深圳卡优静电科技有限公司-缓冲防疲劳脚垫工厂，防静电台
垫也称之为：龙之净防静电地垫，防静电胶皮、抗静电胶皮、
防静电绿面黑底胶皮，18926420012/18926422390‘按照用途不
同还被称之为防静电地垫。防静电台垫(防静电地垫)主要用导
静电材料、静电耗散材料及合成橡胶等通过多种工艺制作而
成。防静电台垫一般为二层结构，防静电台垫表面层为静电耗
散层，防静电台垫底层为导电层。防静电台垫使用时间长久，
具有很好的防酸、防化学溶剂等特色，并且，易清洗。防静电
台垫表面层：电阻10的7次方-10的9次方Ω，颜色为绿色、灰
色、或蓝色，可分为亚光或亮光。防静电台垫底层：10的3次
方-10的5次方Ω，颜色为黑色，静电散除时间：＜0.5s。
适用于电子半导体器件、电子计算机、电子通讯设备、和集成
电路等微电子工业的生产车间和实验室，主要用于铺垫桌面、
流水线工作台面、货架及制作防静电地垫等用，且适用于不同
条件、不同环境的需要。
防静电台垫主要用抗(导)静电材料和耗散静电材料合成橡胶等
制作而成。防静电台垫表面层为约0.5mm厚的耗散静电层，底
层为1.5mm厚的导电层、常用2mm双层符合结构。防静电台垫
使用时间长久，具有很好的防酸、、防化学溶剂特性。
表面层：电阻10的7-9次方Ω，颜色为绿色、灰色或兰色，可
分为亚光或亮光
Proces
────────────────────────────────────────
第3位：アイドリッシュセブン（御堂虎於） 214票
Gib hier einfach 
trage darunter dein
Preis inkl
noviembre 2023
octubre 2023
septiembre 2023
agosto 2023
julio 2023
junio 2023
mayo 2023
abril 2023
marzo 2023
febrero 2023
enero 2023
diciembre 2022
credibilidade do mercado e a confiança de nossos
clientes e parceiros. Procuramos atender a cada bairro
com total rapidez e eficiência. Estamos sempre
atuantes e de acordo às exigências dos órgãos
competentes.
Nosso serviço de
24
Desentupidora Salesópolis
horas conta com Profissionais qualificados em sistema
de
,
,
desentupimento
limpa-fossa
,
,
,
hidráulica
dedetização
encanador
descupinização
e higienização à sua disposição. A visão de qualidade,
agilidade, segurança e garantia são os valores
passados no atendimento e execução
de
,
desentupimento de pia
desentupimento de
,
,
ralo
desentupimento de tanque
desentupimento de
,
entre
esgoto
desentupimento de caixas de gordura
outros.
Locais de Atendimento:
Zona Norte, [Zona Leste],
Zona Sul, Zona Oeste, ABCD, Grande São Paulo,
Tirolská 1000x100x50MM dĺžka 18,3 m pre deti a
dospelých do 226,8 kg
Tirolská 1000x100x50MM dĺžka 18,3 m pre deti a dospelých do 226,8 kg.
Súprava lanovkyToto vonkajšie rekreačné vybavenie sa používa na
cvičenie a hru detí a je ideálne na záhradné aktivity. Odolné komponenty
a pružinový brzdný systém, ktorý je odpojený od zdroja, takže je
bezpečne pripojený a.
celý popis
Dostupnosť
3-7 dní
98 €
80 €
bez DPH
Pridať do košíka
────────────────────────────────────────
TASK INSTRUCTIONS
In the items above, copy out word for word every line from the one that contains "深圳卡优静电科技有限公司-缓冲防疲劳脚垫工厂，防静电台" to the one that contains "台垫表面层：电阻10的7次方-10的9次方Ω，颜色为绿色、灰", both of those lines included.

TASK RESPONSE
深圳卡优静电科技有限公司-缓冲防疲劳脚垫工厂，防静电台
垫也称之为：龙之净防静电地垫，防静电胶皮、抗静电胶皮、
防静电绿面黑底胶皮，18926420012/18926422390‘按照用途不
同还被称之为防静电地垫。防静电台垫(防静电地垫)主要用导
静电材料、静电耗散材料及合成橡胶等通过多种工艺制作而
成。防静电台垫一般为二层结构，防静电台垫表面层为静电耗
散层，防静电台垫底层为导电层。防静电台垫使用时间长久，
具有很好的防酸、防化学溶剂等特色，并且，易清洗。防静电
台垫表面层：电阻10的7次方-10的9次方Ω，颜色为绿色、灰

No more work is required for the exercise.